— begin —
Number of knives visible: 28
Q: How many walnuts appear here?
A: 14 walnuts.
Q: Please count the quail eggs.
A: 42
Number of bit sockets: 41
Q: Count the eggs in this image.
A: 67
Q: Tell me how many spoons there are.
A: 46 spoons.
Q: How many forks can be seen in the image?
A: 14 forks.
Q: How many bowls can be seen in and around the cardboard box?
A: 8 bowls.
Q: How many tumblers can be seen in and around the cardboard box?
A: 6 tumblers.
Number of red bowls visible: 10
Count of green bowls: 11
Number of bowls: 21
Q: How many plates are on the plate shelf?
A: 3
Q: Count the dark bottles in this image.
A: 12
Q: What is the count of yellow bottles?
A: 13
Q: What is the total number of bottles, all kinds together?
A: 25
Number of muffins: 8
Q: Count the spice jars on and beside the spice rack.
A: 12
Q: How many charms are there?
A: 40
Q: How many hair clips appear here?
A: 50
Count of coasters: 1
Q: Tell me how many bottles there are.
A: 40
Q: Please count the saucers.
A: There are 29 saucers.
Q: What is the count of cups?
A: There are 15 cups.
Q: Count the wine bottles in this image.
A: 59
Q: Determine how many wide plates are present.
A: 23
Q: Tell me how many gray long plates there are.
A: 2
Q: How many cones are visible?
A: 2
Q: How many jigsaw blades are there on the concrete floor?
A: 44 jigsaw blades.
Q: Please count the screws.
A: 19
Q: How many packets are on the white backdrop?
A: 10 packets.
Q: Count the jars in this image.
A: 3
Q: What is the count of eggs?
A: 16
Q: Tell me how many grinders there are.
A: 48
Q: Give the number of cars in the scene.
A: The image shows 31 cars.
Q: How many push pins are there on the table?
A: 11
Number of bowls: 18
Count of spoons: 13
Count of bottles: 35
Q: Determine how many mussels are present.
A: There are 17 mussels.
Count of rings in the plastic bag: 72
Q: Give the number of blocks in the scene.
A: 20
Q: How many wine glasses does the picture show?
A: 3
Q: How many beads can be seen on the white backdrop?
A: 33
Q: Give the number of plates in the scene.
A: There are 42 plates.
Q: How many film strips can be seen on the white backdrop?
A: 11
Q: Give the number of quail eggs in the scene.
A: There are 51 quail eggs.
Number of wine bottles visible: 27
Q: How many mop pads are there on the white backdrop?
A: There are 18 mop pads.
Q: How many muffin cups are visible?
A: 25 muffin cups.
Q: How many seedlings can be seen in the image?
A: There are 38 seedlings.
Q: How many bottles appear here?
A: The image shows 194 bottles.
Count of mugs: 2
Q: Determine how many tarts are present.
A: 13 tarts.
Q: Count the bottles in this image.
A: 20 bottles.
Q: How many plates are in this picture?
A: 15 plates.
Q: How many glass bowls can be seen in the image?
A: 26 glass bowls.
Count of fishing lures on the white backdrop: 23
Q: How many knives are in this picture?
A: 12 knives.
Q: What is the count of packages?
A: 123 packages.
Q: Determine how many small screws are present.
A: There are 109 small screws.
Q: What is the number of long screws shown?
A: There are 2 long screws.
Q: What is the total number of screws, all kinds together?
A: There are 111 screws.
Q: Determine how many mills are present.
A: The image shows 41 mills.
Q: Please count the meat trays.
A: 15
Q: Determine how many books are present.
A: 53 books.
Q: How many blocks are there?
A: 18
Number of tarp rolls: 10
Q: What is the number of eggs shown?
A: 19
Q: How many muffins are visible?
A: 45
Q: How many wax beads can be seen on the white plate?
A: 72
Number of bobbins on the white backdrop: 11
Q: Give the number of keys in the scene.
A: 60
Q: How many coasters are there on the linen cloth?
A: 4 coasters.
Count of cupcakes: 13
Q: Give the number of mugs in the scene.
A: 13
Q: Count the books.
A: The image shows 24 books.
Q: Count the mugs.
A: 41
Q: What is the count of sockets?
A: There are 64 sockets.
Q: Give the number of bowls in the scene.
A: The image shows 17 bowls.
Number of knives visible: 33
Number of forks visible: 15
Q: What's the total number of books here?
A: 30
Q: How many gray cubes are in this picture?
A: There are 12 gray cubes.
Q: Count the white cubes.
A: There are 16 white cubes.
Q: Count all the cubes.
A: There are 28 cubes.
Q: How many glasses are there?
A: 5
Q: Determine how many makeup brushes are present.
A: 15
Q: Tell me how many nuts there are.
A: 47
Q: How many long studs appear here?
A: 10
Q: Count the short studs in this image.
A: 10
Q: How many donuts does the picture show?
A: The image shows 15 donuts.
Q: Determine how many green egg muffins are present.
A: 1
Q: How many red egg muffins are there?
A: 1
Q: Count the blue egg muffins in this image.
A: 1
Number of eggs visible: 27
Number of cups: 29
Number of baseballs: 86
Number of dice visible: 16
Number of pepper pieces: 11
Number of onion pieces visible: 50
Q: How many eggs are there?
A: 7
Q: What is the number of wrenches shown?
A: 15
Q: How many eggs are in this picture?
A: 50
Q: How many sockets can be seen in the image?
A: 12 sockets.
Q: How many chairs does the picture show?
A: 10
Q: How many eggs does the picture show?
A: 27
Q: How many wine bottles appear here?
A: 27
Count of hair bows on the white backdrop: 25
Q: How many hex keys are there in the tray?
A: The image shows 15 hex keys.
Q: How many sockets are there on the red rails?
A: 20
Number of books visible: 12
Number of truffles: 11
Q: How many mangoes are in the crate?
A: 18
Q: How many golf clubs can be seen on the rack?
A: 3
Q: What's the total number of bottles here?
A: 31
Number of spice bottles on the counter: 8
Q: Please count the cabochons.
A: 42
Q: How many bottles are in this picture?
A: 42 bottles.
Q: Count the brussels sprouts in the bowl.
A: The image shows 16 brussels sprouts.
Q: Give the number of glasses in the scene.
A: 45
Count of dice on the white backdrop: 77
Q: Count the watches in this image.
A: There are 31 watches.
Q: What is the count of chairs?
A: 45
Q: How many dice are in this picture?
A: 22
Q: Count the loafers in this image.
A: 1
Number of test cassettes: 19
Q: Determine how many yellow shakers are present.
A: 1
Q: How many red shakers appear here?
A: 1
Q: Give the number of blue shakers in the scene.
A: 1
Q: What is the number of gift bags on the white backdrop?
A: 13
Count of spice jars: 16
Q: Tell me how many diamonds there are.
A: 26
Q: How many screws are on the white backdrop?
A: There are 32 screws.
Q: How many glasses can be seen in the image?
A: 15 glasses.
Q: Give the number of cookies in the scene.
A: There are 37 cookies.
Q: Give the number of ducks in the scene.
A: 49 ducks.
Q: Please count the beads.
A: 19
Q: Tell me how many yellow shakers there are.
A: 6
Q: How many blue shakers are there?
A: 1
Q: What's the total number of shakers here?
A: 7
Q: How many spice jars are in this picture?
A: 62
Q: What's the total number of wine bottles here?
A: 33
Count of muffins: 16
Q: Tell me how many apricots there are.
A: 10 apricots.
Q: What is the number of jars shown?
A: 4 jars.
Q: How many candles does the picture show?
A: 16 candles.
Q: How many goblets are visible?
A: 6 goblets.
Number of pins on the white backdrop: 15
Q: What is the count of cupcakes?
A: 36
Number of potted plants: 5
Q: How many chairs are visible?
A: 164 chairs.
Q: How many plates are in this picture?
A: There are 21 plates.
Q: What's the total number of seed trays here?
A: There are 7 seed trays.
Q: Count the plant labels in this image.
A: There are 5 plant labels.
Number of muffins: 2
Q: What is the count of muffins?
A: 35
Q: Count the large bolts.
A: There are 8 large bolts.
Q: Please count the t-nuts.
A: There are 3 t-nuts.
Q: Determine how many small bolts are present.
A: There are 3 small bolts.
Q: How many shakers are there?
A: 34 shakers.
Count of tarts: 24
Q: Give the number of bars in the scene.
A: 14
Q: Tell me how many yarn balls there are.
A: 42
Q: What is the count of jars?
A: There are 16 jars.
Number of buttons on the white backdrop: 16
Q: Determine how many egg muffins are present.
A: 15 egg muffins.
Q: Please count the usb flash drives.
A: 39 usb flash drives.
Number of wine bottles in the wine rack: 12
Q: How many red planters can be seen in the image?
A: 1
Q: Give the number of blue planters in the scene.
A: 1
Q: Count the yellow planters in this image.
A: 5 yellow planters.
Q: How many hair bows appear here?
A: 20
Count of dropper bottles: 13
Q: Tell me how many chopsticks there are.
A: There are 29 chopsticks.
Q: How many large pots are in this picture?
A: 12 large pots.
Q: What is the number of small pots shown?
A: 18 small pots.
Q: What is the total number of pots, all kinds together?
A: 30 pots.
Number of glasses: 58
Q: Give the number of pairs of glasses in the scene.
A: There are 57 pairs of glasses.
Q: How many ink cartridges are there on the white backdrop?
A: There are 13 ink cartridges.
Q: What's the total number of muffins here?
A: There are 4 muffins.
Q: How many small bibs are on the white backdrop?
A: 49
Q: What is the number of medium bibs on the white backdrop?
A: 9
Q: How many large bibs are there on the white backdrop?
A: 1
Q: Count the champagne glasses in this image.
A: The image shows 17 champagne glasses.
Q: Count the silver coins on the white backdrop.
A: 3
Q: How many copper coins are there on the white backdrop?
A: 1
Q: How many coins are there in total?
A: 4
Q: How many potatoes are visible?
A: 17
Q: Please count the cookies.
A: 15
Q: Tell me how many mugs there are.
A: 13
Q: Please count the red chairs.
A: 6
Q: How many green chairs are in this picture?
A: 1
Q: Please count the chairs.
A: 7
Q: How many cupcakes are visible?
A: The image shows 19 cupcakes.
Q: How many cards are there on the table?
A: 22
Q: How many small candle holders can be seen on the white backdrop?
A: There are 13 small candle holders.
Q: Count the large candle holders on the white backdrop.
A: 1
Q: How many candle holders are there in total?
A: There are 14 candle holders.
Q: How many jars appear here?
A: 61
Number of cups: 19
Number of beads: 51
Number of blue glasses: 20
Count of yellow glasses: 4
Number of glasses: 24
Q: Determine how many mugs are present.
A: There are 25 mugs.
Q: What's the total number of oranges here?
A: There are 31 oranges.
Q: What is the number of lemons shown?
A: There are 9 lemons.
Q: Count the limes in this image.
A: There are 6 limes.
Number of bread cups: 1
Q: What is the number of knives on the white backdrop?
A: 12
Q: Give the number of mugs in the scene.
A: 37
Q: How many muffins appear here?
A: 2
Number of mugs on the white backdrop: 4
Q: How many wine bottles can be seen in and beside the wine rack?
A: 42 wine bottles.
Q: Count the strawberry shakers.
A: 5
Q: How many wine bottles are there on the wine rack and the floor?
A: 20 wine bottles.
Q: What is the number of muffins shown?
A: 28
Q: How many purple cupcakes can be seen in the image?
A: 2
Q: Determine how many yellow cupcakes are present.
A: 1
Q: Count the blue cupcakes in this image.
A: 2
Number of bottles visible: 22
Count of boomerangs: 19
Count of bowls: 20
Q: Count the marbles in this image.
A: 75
— end —
§ **TASK GOAL**: Repeat word for word everything in the records from the line containing "Q: Count the blue cupcakes in this image." down to the last line of the records, including both of those lines.

§ **RIGHT ANSWER**:
Q: Count the blue cupcakes in this image.
A: 2
Number of bottles visible: 22
Count of boomerangs: 19
Count of bowls: 20
Q: Count the marbles in this image.
A: 75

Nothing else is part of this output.